Exactly as written, return the entries below, minus any pictures.

[Saved data entries]
= = =
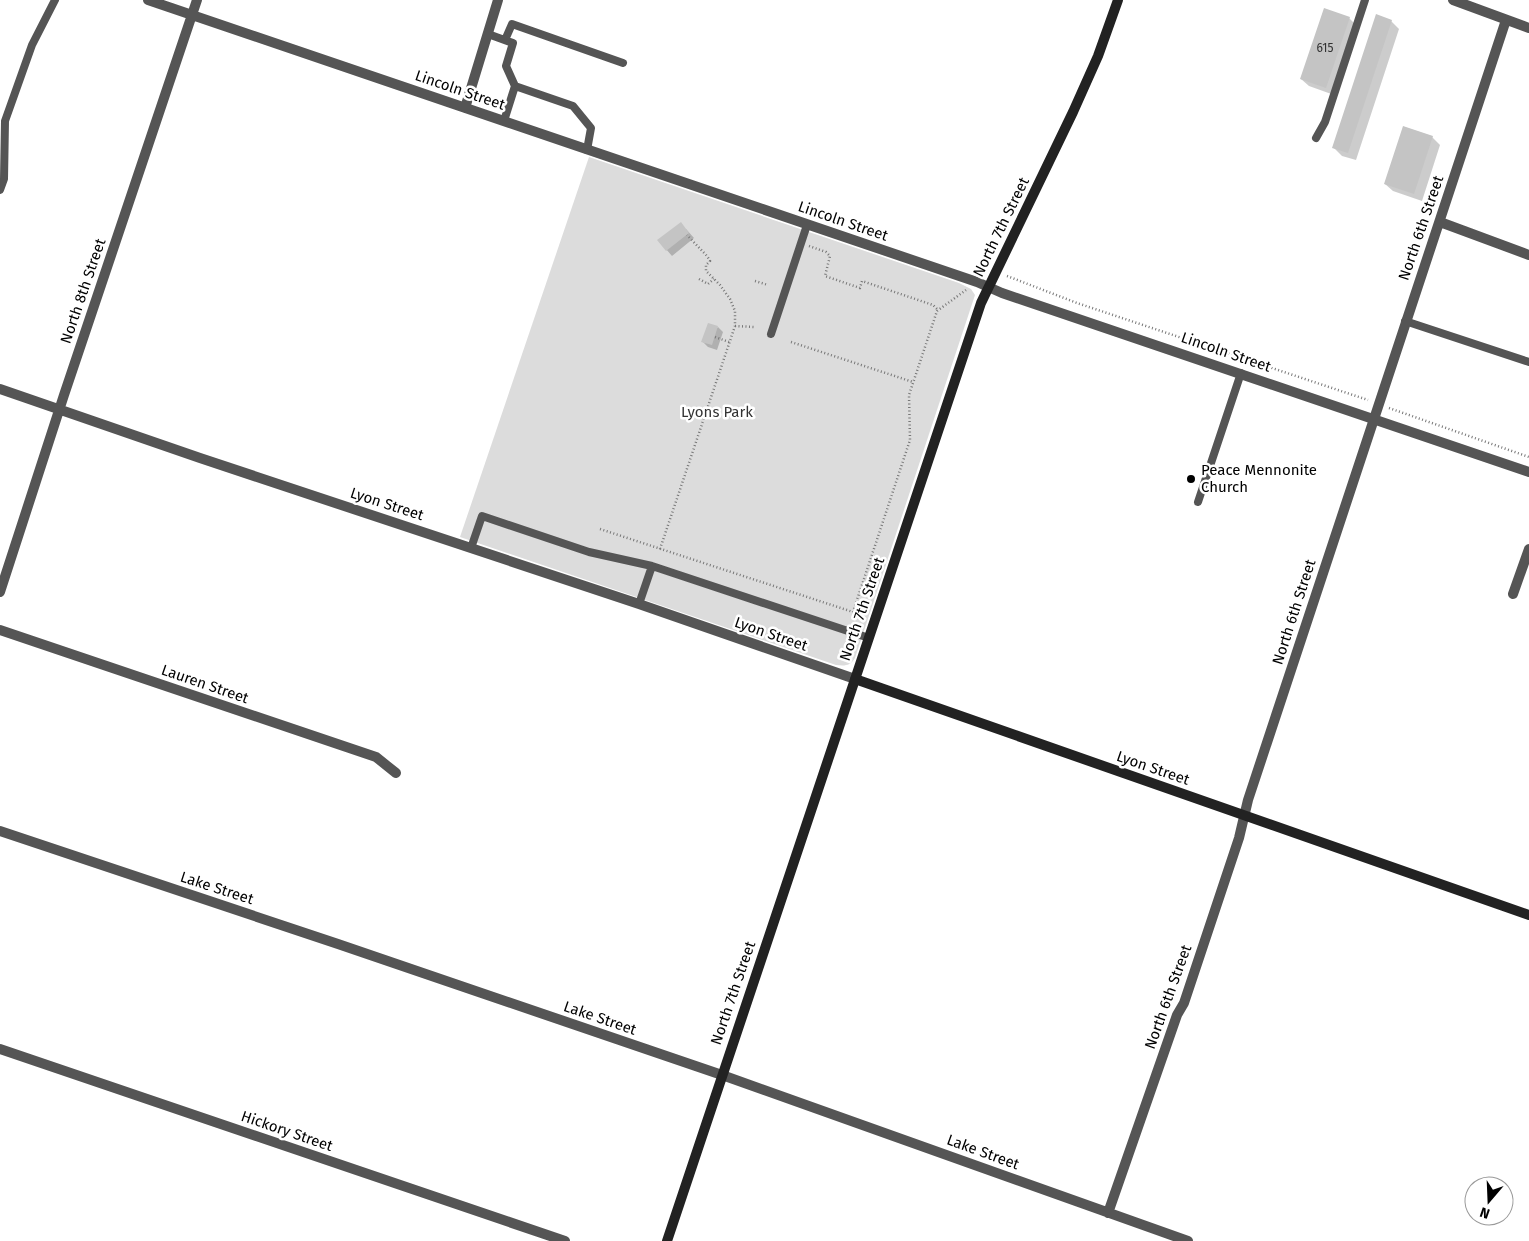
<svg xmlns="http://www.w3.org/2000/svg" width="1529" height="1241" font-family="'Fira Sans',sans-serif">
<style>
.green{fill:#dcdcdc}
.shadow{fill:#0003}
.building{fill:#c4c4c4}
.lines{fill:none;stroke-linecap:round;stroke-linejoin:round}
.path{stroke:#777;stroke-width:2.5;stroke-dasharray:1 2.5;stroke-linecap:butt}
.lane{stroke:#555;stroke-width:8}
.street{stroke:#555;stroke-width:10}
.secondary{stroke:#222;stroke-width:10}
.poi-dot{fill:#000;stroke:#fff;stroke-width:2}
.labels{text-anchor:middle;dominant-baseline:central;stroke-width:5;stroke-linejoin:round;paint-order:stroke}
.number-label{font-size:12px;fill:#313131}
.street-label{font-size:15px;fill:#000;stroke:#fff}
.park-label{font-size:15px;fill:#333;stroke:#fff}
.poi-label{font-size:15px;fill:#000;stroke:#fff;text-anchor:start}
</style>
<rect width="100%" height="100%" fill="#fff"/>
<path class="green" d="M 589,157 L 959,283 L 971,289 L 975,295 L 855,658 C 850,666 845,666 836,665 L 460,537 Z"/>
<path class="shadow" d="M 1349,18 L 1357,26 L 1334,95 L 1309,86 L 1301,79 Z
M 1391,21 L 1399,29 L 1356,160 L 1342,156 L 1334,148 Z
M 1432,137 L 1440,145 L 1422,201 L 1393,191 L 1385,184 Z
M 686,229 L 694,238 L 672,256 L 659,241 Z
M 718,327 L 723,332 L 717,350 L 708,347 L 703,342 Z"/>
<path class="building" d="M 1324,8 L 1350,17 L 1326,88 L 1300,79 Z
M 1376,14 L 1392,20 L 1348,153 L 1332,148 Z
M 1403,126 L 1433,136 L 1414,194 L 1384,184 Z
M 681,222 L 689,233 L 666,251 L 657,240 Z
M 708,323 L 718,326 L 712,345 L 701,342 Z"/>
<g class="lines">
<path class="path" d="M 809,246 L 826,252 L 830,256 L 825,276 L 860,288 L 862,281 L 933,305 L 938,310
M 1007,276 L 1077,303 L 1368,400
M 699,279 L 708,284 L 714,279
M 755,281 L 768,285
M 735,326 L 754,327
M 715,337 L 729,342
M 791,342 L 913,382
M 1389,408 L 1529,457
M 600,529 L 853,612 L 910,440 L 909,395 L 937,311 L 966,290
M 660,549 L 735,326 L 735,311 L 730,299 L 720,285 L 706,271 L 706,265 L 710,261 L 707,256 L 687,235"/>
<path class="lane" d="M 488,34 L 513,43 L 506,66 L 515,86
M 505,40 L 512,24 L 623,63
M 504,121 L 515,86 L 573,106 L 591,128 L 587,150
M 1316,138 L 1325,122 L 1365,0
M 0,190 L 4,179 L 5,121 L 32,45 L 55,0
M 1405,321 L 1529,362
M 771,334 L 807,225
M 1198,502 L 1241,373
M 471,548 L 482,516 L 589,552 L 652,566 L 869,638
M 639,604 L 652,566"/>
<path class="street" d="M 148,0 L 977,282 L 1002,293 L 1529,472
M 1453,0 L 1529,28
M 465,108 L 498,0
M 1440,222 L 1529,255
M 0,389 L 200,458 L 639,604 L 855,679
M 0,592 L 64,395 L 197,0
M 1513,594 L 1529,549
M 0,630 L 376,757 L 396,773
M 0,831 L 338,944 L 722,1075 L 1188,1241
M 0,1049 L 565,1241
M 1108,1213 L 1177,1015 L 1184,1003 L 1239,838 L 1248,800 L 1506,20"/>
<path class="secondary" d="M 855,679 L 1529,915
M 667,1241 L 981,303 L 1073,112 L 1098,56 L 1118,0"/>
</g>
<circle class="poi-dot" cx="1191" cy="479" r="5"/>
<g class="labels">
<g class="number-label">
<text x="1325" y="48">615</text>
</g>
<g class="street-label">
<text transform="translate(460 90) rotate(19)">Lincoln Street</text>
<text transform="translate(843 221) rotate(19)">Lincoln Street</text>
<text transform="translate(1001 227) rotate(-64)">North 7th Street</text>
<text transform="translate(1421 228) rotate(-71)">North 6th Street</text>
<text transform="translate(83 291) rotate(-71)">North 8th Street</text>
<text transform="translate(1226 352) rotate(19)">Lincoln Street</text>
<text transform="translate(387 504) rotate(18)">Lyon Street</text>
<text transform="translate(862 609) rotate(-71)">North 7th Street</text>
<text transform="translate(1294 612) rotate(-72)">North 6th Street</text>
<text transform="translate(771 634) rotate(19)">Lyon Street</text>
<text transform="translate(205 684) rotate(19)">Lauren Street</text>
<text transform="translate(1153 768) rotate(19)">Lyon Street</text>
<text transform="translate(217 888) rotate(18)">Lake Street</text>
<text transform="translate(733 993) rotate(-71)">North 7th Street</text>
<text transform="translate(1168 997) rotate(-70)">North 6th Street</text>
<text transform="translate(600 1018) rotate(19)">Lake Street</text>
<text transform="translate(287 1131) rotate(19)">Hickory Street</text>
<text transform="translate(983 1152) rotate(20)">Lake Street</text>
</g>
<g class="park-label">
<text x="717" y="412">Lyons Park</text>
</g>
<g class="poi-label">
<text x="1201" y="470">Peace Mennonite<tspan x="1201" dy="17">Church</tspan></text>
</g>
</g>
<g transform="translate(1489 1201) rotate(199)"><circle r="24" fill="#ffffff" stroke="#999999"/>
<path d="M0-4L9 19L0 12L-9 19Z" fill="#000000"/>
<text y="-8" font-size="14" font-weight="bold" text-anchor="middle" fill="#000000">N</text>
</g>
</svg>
= = =
= EXERCISE RESPONSE =
<svg xmlns="http://www.w3.org/2000/svg" width="1529" height="1241" font-family="'Fira Sans',sans-serif">
<style>
.green{fill:#dcdcdc}
.shadow{fill:#0003}
.building{fill:#c4c4c4}
.lines{fill:none;stroke-linecap:round;stroke-linejoin:round}
.path{stroke:#777;stroke-width:2.5;stroke-dasharray:1 2.5;stroke-linecap:butt}
.lane{stroke:#555;stroke-width:8}
.street{stroke:#555;stroke-width:10}
.secondary{stroke:#222;stroke-width:10}
.poi-dot{fill:#000;stroke:#fff;stroke-width:2}
.labels{text-anchor:middle;dominant-baseline:central;stroke-width:5;stroke-linejoin:round;paint-order:stroke}
.number-label{font-size:12px;fill:#313131}
.street-label{font-size:15px;fill:#000;stroke:#fff}
.park-label{font-size:15px;fill:#333;stroke:#fff}
.poi-label{font-size:15px;fill:#000;stroke:#fff;text-anchor:start}
</style>
<rect width="100%" height="100%" fill="#fff"/>
<path class="green" d="M 589,157 L 959,283 L 971,289 L 975,295 L 855,658 C 850,666 845,666 836,665 L 460,537 Z"/>
<path class="shadow" d="M 1349,18 L 1357,26 L 1334,95 L 1309,86 L 1301,79 Z
M 1391,21 L 1399,29 L 1356,160 L 1342,156 L 1334,148 Z
M 1432,137 L 1440,145 L 1422,201 L 1393,191 L 1385,184 Z
M 686,229 L 694,238 L 672,256 L 659,241 Z
M 718,327 L 723,332 L 717,350 L 708,347 L 703,342 Z"/>
<path class="building" d="M 1324,8 L 1350,17 L 1326,88 L 1300,79 Z
M 1376,14 L 1392,20 L 1348,153 L 1332,148 Z
M 1403,126 L 1433,136 L 1414,194 L 1384,184 Z
M 681,222 L 689,233 L 666,251 L 657,240 Z
M 708,323 L 718,326 L 712,345 L 701,342 Z"/>
<g class="lines">
<path class="path" d="M 809,246 L 826,252 L 830,256 L 825,276 L 860,288 L 862,281 L 933,305 L 938,310
M 1007,276 L 1077,303 L 1368,400
M 699,279 L 708,284 L 714,279
M 755,281 L 768,285
M 735,326 L 754,327
M 715,337 L 729,342
M 791,342 L 913,382
M 1389,408 L 1529,457
M 600,529 L 853,612 L 910,440 L 909,395 L 937,311 L 966,290
M 660,549 L 735,326 L 735,311 L 730,299 L 720,285 L 706,271 L 706,265 L 710,261 L 707,256 L 687,235"/>
<path class="lane" d="M 488,34 L 513,43 L 506,66 L 515,86
M 505,40 L 512,24 L 623,63
M 504,121 L 515,86 L 573,106 L 591,128 L 587,150
M 1316,138 L 1325,122 L 1365,0
M 0,190 L 4,179 L 5,121 L 32,45 L 55,0
M 1405,321 L 1529,362
M 771,334 L 807,225
M 1198,502 L 1241,373
M 471,548 L 482,516 L 589,552 L 652,566 L 869,638
M 639,604 L 652,566"/>
<path class="street" d="M 148,0 L 977,282 L 1002,293 L 1529,472
M 1453,0 L 1529,28
M 465,108 L 498,0
M 1440,222 L 1529,255
M 0,389 L 200,458 L 639,604 L 855,679
M 0,592 L 64,395 L 197,0
M 1513,594 L 1529,549
M 0,630 L 376,757 L 396,773
M 0,831 L 338,944 L 722,1075 L 1188,1241
M 0,1049 L 565,1241
M 1108,1213 L 1177,1015 L 1184,1003 L 1239,838 L 1248,800 L 1506,20"/>
<path class="secondary" d="M 855,679 L 1529,915
M 667,1241 L 981,303 L 1073,112 L 1098,56 L 1118,0"/>
</g>
<circle class="poi-dot" cx="1191" cy="479" r="5"/>
<g class="labels">
<g class="number-label">
<text x="1325" y="48">615</text>
</g>
<g class="street-label">
<text transform="translate(460 90) rotate(19)">Lincoln Street</text>
<text transform="translate(843 221) rotate(19)">Lincoln Street</text>
<text transform="translate(1001 227) rotate(-64)">North 7th Street</text>
<text transform="translate(1421 228) rotate(-71)">North 6th Street</text>
<text transform="translate(83 291) rotate(-71)">North 8th Street</text>
<text transform="translate(1226 352) rotate(19)">Lincoln Street</text>
<text transform="translate(387 504) rotate(18)">Lyon Street</text>
<text transform="translate(862 609) rotate(-71)">North 7th Street</text>
<text transform="translate(1294 612) rotate(-72)">North 6th Street</text>
<text transform="translate(771 634) rotate(19)">Lyon Street</text>
<text transform="translate(205 684) rotate(19)">Lauren Street</text>
<text transform="translate(1153 768) rotate(19)">Lyon Street</text>
<text transform="translate(217 888) rotate(18)">Lake Street</text>
<text transform="translate(733 993) rotate(-71)">North 7th Street</text>
<text transform="translate(1168 997) rotate(-70)">North 6th Street</text>
<text transform="translate(600 1018) rotate(19)">Lake Street</text>
<text transform="translate(287 1131) rotate(19)">Hickory Street</text>
<text transform="translate(983 1152) rotate(20)">Lake Street</text>
</g>
<g class="park-label">
<text x="717" y="412">Lyons Park</text>
</g>
<g class="poi-label">
<text x="1201" y="470">Peace Mennonite<tspan x="1201" dy="17">Church</tspan></text>
</g>
</g>
<g transform="translate(1489 1201) rotate(199)"><circle r="24" fill="#ffffff" stroke="#999999"/>
<path d="M0-4L9 19L0 12L-9 19Z" fill="#000000"/>
<text y="-8" font-size="14" font-weight="bold" text-anchor="middle" fill="#000000">N</text>
</g>
</svg>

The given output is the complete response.